Anyone else have parents that won't eat things like beer battered fish, or food cooked with wine, or coffee flavored desserts?

My parents were never aggressively militant about this, but we all got the message: avoiding "the appearance of evil" meant no coffee-flavored anything, no cooking wine, no herbal teas even.

Once they invited another couple they knew to come to our home for dinner. This couple was Jewish and apparently didn't know anything about Mormonism, so being the polite people they were, on arrival they presented my parents with a bottle of wine. I remember my parents being quite flummoxed over what to do with the thing; they didn't want to serve wine at their table in front of their children, even just to their guests, so they ended up explaining to them that Mormons didn't drink or serve wine, and their friends were quite embarrassed as a result. But my parents never disposed of the bottle either, for some reason. It sat in a kitchen cabinet for years afterward.

After I grew up and realized there were other versions of the Bible besides the KJV, I began to see the ridiculous logical conclusions of my parents' (and most Mormons') interpretation of what it meant to avoid "the appearance of evil." I looked at other Bible versions and found that the KJV is unique in using that phrase, whereas every other version I've found says something like "avoid every kind of evil."

In short, the Mormons have taken one phrase from the one version of the Bible they accept as authoritative and twisted it to mean something completely wrong. If they are right, then Jesus did wrong by hanging out with corrupt, sinful tax collectors and prostitutes and everybody else the Pharisees criticized him for associating with, because by spending time with them he was somehow sanctioning the idea that they were good people, right?

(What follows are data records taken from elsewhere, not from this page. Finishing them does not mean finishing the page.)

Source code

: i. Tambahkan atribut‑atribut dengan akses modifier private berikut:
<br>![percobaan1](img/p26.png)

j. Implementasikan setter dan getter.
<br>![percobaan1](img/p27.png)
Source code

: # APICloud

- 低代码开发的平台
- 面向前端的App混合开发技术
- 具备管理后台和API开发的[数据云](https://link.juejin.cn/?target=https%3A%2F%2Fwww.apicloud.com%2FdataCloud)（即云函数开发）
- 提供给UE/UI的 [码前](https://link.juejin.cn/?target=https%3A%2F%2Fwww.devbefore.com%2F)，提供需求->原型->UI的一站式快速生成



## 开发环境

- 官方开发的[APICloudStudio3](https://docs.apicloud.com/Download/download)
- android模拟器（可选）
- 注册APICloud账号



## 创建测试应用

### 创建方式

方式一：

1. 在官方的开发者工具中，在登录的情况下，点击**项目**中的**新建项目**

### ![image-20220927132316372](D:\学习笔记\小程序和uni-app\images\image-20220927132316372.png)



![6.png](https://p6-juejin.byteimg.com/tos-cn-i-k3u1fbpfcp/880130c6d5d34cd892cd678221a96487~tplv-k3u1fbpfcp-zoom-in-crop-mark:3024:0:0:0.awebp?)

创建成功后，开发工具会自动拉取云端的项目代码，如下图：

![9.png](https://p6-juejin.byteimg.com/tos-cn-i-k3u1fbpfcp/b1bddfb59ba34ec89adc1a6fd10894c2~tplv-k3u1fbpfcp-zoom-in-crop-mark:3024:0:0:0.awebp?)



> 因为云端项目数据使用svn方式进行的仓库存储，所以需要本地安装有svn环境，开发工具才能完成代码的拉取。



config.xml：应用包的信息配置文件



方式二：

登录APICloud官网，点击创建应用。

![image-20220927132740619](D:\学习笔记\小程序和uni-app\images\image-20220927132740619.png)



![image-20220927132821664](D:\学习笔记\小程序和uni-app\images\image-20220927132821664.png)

God forbid anyone should do that, treat "sinners" decently. So the Mormons make themselves just like those Pharisees.

Yet for some reason, they refuse to see this error and contradiction. My TBM dad does his best to be a good and decent person but for some reason he just can't get past the Mormon spin on this. I've had this discussion with him and he simply refuses to acknowledge that the Mormon interpretation of the KJV phrase may be wrong, or at least misconstrued. He thinks their version is "spiritually safer," regardless. Sigh.